Advanced Television

“Continuous decline” in satellite DTH reach

June 28, 2018

Analysts at Dataxis have recently published their Q1 statistics on the European pay-TV market, and say that the total subscriber numbers rose just 0.3 per cent compared to Q4/2017.

This has prompted a note to clients from investment bank Exane/BNPP which points out that this is the lowest net growth ever observed by Dataxis.

The bank’s media analysts say: “In terms of broadcasting technology, Dataxis estimates the number DTH satellite subscribers at 56.6 million in Europe in Q1/2018. That is 30.6 per cent of total pay-TV homes.

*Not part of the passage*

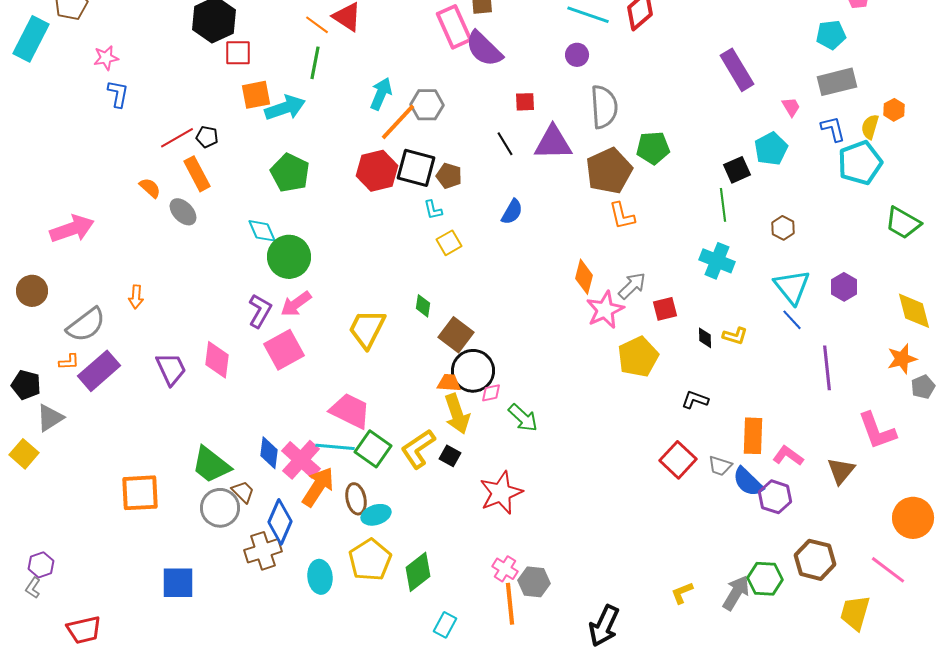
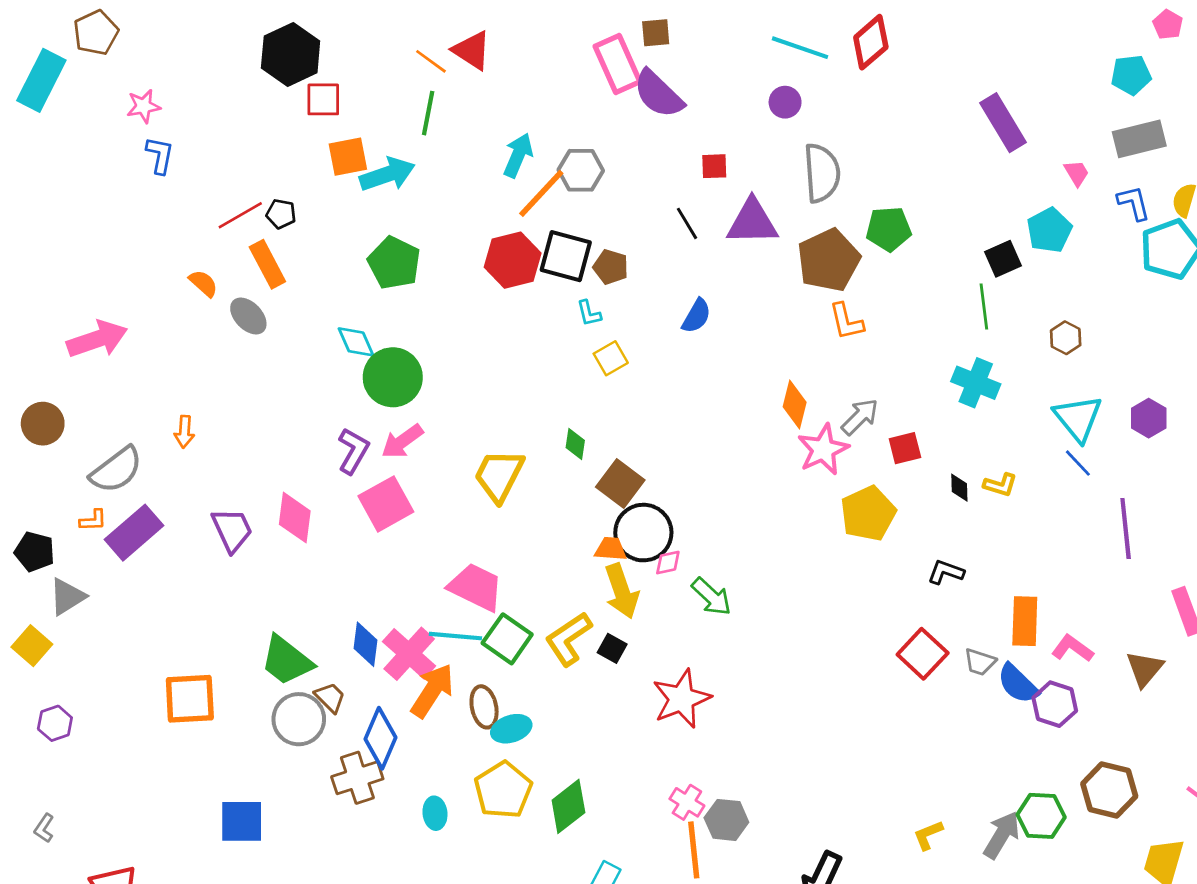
purple hexagon: (41, 565) -> (55, 723), moved
cyan ellipse: (320, 577) -> (435, 813), size x0.7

The change in the number of DTH satellite subscribers amounts to a fall of -0.7 per cent on Q4/17, -1.0 per cent on Q1/17 and -0.2 per cent on Q1/16.”

“In Q1/18, Dataxis estimates that Sky Group (served by SES in the UK and Germany and by Eutelsat in Italy) and that Russia’s Tricolor (served by Eutelsat) have lost 140,000 and 80,000 satellite DTH subscribers respectively. Cable distribution and DTT are down 0.2 per cent and 0.3 per cent respectively on Q4/17 and account for 35 per cent and 3 per cent of all pay-TV subscribers. IPTV and OTT are up 2 per cent and 1 per cent on Q4/17 or 10 per cent and 50 per cent y-o-y. IPTV now accounts for 28 per cent of all European pay-TV subscribers while OTT amounts to 3 per cent.”

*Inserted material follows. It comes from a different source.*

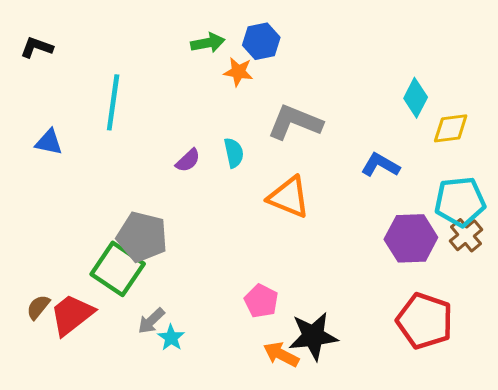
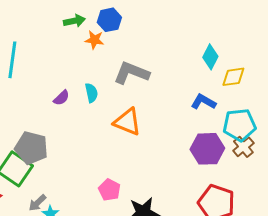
blue L-shape: (380, 165) -> (203, 102), moved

The bank notes that pay-TV is only a subset of satellite’s overall reach. “Free-to-Air DTH (commercial and public broadcasters) and cable & IPTV distribution complement satellite reach. For instance, SES estimates that its services reaches 62 million satellite homes in Europe as well as a further 61 million cable and 31 million IPTV homes. However, we believe that vast majority of the revenues satellite operators generate from video broadcasting comes from the DTH market (rather than cable and IPTV head-ends feeding),” says Exane.

The sting, however, is in the last paragraph of the bank’s note, which says that Dataxis’ data is “consistent with our core scenario which assumes a moderate but continuous decline in satellite reach rate in coming quarters but stability in transponder pricing (gate keeper argument).”